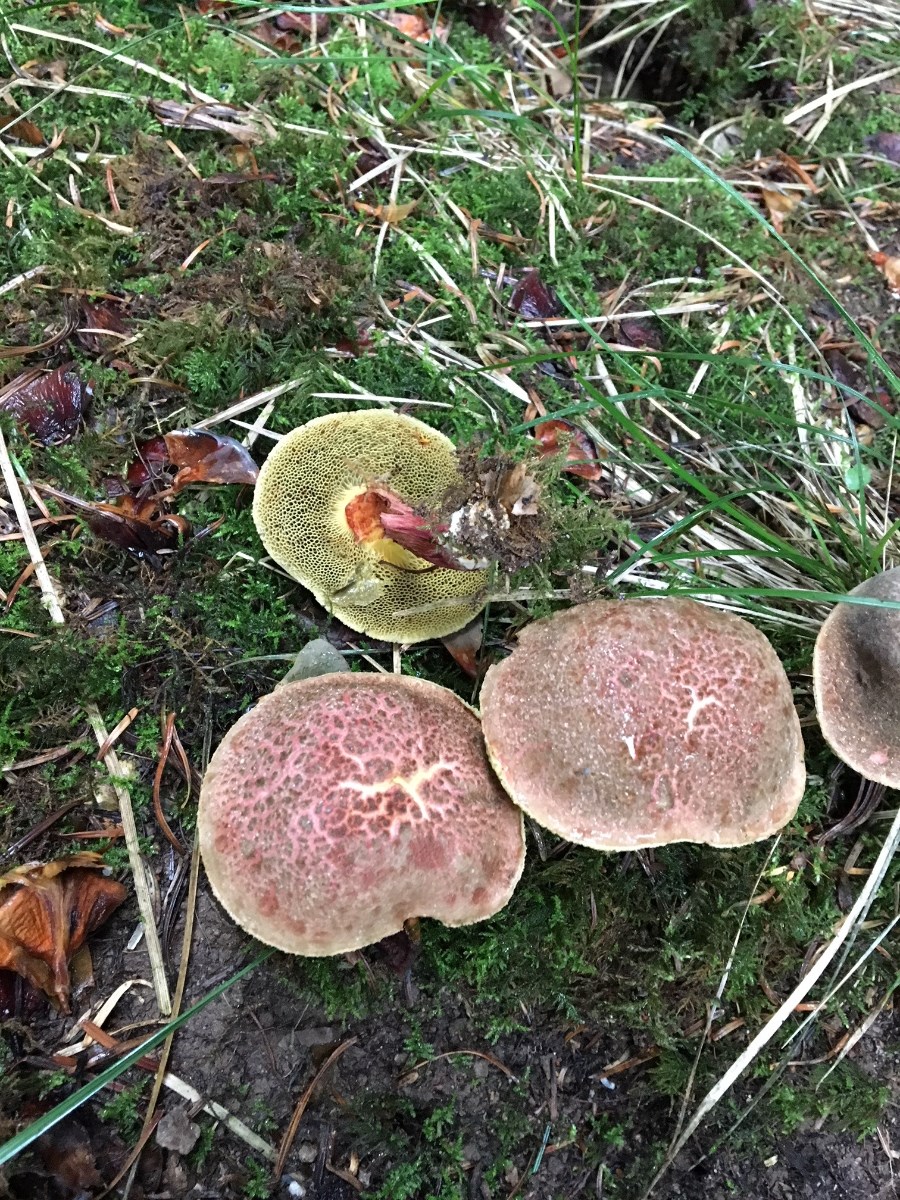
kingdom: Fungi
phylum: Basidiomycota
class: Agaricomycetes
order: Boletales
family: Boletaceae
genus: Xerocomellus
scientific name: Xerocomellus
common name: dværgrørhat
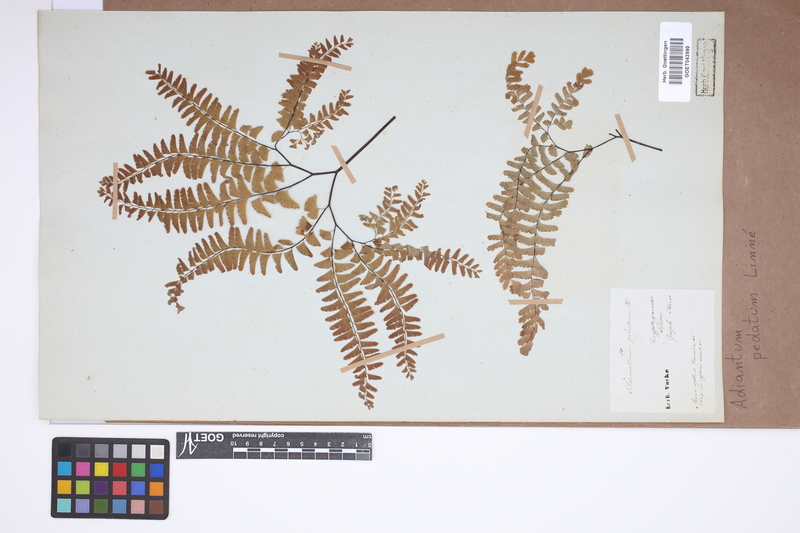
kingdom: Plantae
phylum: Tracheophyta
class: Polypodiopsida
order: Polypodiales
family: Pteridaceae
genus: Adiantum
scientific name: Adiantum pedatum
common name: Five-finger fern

## WHAT YOU NEED TO DO
Return every text line from the items above, word for word, and leave out the pictures.

## WRITTEN SOLUTION
kingdom: Fungi
phylum: Basidiomycota
class: Agaricomycetes
order: Boletales
family: Boletaceae
genus: Xerocomellus
scientific name: Xerocomellus
common name: dværgrørhat
kingdom: Plantae
phylum: Tracheophyta
class: Polypodiopsida
order: Polypodiales
family: Pteridaceae
genus: Adiantum
scientific name: Adiantum pedatum
common name: Five-finger fern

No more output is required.